Spielberg, Yahudi soykırımından sonra şimdi de köle ticaretini beyazperdeye taşıyor. Amistad, ülkelerinden koparılıp beyazlara satılan zenci kölelerin öyküsünü çarpıcı bir biçimde anlatıyor.
Film, 1839 yılı baharında isyan eden 39 Afrikalı esiri taşıyan Amistad adlı köle gemisindeki ayaklanmayı çarpıcı bir biçimde beyazperdeye taşıyor.
Figüranın olayım Bruce!
Bruce Willis'in yeni filmi Breakfast of Champions filminde figüran olarak rol almak isteyenler, filmin setinde aktörün kendisini görebilmek için can atıyorlardı. Willis'in taklitçisi de bunu fırsat bilerek Twin Falls, Idaho'da rol taksimi için toplanmış olan kalabalığı uzun süre kandırmayı başardı. İnsanlar bu şakacıyı Bruce Willis sanarak imzalar aldılar, birlikte fotoğraf çektirdiler. Taklitçi daha da ileri gidip, bir televizyon kanalıyla özel bir röportaj bile yaptı. Gerçek Willis ise öğleden sonrasını yakındaki Hailey'de, grubuyla birlikte prova yaparak geçiriyordu. Bu sırada da rol taksimi için gelen 2.700 kişi, hem sahte Bruce'la vakit geçiriyor hem de Kurt Vonnegut'un 1973 yılına ait romanının bir uyarlaması olan bu filmeki 700 esktra rol için birbiriyle yarışıyordu.
Paparazzi kurbanı Arnold
Arnold Schwarzenegger, Los Angeles'ta görülen davada, iki fotoğrafçının kendisini, karısı Maria Shriver'ı ve oğulları Patrick'i kovaladıklarını ve bu sırada kalbinin deli gibi attığını söyledi. Fotoğrafçı Giles Harrison ve Andrew O'Brien, fotoğraf alabilmek içinaktörün arabasının önünü kesmişlerdi. Savunma avukatı ise, müvekillerinin çektikleri fotoğraf ve videokasetlerin böyle bir şeyin olmadığını kanıtlayacağını iddia ediyor.

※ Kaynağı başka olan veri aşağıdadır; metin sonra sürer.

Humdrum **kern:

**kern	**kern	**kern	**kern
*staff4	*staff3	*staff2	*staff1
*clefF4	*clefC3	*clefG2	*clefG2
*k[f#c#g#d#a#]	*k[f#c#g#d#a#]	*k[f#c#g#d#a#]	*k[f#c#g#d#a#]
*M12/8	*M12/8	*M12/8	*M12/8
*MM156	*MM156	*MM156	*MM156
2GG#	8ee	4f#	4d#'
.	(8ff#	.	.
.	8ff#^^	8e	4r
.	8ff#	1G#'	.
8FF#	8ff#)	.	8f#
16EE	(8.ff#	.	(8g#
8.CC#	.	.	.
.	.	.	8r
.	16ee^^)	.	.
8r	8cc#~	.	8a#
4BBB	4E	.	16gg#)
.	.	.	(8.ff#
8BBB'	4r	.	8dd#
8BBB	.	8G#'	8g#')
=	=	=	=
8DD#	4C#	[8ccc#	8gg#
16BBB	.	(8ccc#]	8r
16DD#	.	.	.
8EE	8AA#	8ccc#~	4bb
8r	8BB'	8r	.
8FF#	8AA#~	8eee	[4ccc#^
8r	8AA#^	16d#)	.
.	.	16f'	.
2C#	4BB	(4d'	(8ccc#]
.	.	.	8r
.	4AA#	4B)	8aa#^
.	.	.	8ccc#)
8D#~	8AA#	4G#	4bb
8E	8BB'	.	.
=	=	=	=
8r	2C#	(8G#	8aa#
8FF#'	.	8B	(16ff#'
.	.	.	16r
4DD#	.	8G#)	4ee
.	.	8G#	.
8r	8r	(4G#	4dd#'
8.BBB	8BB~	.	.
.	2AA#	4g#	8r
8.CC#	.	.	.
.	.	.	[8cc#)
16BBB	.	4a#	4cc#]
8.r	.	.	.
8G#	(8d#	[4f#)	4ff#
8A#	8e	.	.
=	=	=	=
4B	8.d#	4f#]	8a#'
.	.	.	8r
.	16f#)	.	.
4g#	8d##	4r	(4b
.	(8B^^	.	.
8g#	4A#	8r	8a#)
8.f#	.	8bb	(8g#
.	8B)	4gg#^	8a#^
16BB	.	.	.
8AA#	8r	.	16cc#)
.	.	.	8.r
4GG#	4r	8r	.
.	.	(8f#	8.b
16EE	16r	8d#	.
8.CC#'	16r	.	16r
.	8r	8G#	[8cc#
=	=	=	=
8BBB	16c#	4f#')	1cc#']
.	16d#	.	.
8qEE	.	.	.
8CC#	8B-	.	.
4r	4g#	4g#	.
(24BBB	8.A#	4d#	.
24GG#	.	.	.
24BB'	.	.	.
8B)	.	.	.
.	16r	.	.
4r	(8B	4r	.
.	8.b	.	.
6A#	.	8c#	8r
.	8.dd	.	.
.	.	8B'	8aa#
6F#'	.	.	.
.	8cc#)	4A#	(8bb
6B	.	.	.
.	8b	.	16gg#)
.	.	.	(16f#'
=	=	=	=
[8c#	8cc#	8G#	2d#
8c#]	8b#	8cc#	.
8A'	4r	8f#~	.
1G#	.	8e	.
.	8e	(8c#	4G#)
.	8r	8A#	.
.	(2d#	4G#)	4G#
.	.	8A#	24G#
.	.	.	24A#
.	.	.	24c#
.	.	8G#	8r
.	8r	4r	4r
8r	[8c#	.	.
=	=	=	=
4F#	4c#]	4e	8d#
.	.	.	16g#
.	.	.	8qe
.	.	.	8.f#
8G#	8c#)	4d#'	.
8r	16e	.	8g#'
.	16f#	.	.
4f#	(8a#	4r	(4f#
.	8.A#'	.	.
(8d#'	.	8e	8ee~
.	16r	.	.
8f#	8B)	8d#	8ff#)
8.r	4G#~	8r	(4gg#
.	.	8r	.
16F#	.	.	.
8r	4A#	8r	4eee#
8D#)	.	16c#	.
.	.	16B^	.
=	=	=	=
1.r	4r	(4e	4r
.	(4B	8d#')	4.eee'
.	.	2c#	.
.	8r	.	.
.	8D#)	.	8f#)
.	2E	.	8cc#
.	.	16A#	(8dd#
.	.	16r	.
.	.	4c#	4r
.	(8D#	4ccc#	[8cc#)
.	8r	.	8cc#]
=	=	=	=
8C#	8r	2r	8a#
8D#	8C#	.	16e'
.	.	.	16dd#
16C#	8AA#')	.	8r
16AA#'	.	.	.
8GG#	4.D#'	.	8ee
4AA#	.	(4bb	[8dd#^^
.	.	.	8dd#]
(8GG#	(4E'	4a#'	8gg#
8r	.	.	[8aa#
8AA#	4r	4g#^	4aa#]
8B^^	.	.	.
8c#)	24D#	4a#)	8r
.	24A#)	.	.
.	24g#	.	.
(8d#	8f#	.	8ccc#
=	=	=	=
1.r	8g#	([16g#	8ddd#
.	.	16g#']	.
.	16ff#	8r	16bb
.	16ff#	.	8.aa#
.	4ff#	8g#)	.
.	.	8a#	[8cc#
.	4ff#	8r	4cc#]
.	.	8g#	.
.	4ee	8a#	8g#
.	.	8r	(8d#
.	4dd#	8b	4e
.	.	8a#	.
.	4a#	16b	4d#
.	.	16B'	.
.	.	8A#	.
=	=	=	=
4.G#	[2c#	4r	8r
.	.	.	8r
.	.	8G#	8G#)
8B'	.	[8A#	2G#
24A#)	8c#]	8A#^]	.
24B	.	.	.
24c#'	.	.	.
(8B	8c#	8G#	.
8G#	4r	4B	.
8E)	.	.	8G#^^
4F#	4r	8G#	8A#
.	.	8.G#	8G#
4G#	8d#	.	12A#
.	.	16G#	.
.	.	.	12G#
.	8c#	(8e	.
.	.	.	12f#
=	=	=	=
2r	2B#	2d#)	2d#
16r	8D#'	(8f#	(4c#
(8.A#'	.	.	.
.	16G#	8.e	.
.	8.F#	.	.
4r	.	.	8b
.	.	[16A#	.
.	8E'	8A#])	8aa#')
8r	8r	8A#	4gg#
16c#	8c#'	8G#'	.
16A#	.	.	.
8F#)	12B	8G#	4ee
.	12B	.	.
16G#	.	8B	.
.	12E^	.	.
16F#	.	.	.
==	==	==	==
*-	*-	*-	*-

Ang Lee'nin gözüyle ABD Rüyası
Sense and Sensibility ile Hollywood'da önemli bir çıkış gerçekleştiren Tayvanlı yönetmen Ang Lee, yeni filmiyle sinemalarda. Yönetmen, Buz Fırtınası'nda (Ice Storm) 1970'li yılların Amerika'sına götürüyor seyirciyi. Sıradan bir aileyi eksen alarak Amerikan Rüyası'na eleştirel bir bakış getiriyor. Buz Fırtınası'nın kahramanı olan Hood'lar dönemin tipik evli çiftlerinden biri. Baba Ben, işinde terfi etmeye çalışan bir orta gelirli. Anne Elena ise örnek bir Amerikalı ev kadını. Ve tabii ailenin vazgeçilmez unsuru olan çocuklar. Biri, kendini kızları tanımaya adamış, diğeri ise daha ulvi bir amaç peşinde. Kendisine politikacı olmayı hedef koymuş. Bu arada tüm ABD; Nixon'ın Watergate skandalıyla çalkalanmaktadır. Buz Fırtınası, konusuyla çok sıradan bir film gibi görünüyor. Ama olaylar geliştikçe filmin temposu da artıyor. Geçen yıl Cannes'da senaryo ödülünü kazanan Buz Fırtınası'nın başrollerinde Kevin Kleine, Joan Allen, Tobey Maguire, Sigourney Weaver yeralıyor.